Le problème: Veuillez extraire mot pour mot l'intégralité du passage sur le différend entre la Gambie et le Myanmar.

Texte fourni:
La Cour commence par rejeter l’affirmation du Myanmar selon laquelle il n’existait pas de
différend entre les Parties parce que la Gambie aurait agi «pour le compte» de l’Organisation de la
coopération islamique (ci-après l’«OCI»). Elle note que le demandeur a introduit l’instance en son
nom propre et qu’il soutient qu’un différend l’oppose au Myanmar au sujet de ses propres droits en
vertu de la convention. La Cour ajoute que le fait que la Gambie puisse avoir cherché et obtenu le
soutien d’autres Etats ou d’organisations internationales en se préparant à la saisir n’exclut pas
l’existence d’un différend entre les Parties relatif à la convention sur le génocide.
S’agissant de la question de savoir s’il semblait exister, au moment du dépôt de la requête,
un différend entre les Parties, la Cour observe que, le 8 août 2019, la mission internationale
indépendante d’établissement des faits sur le Myanmar mise en place par le Conseil des droits de
l’homme des Nations Unies (ci-après la «mission d’établissement des faits») a publié un rapport
dans lequel elle affirmait que «la responsabilité de l’Etat [du Myanmar était] engagée au regard de
l’interdiction d[u] crime[] de génocide» et se félicitait des efforts déployés par la Gambie, le
Bangladesh et l’OCI pour engager une procédure contre le Myanmar devant la Cour au titre de la
convention. De l’avis de la Cour, les déclarations faites par les Parties au mois de septembre 2019
devant l’Assemblée générale des Nations Unies, à la suite de la publication de ce rapport, semblent
indiquer l’existence d’une divergence de vues au sujet des événements concernant les Rohingya qui
se seraient déroulés dans l’Etat rakhine.

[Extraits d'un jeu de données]
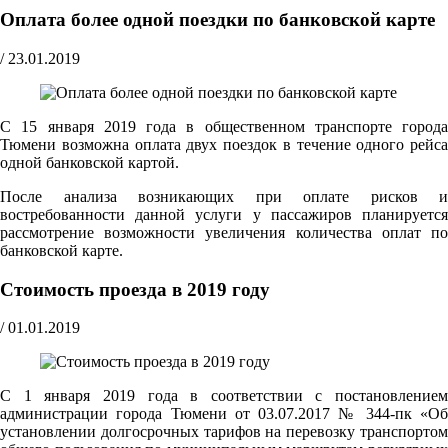
Оплата более одной поездки по банковской карте
/
23.01.2019
С 15 января 2019 года в общественном транспорте города
Тюмени возможна оплата двух поездок в течение одного рейса
одной банковской картой.
После анализа возникающих при оплате рисков и
востребованности данной услуги у пассажиров планируется
рассмотрение возможности увеличения количества оплат по
банковской карте.
Стоимость проезда в 2019 году
/
01.01.2019
С 1 января 2019 года в соответствии с постановлением
администрации города Тюмени от 03.07.2017 № 344-пк «Об
установлении долгосрочных тарифов на перевозку транспортом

Réponse attendue:
La Cour commence par rejeter l’affirmation du Myanmar selon laquelle il n’existait pas de
différend entre les Parties parce que la Gambie aurait agi «pour le compte» de l’Organisation de la
coopération islamique (ci-après l’«OCI»). Elle note que le demandeur a introduit l’instance en son
nom propre et qu’il soutient qu’un différend l’oppose au Myanmar au sujet de ses propres droits en
vertu de la convention. La Cour ajoute que le fait que la Gambie puisse avoir cherché et obtenu le
soutien d’autres Etats ou d’organisations internationales en se préparant à la saisir n’exclut pas
l’existence d’un différend entre les Parties relatif à la convention sur le génocide.
S’agissant de la question de savoir s’il semblait exister, au moment du dépôt de la requête,
un différend entre les Parties, la Cour observe que, le 8 août 2019, la mission internationale
indépendante d’établissement des faits sur le Myanmar mise en place par le Conseil des droits de
l’homme des Nations Unies (ci-après la «mission d’établissement des faits») a publié un rapport
dans lequel elle affirmait que «la responsabilité de l’Etat [du Myanmar était] engagée au regard de
l’interdiction d[u] crime[] de génocide» et se félicitait des efforts déployés par la Gambie, le
Bangladesh et l’OCI pour engager une procédure contre le Myanmar devant la Cour au titre de la
convention. De l’avis de la Cour, les déclarations faites par les Parties au mois de septembre 2019
devant l’Assemblée générale des Nations Unies, à la suite de la publication de ce rapport, semblent
indiquer l’existence d’une divergence de vues au sujet des événements concernant les Rohingya qui
se seraient déroulés dans l’Etat rakhine.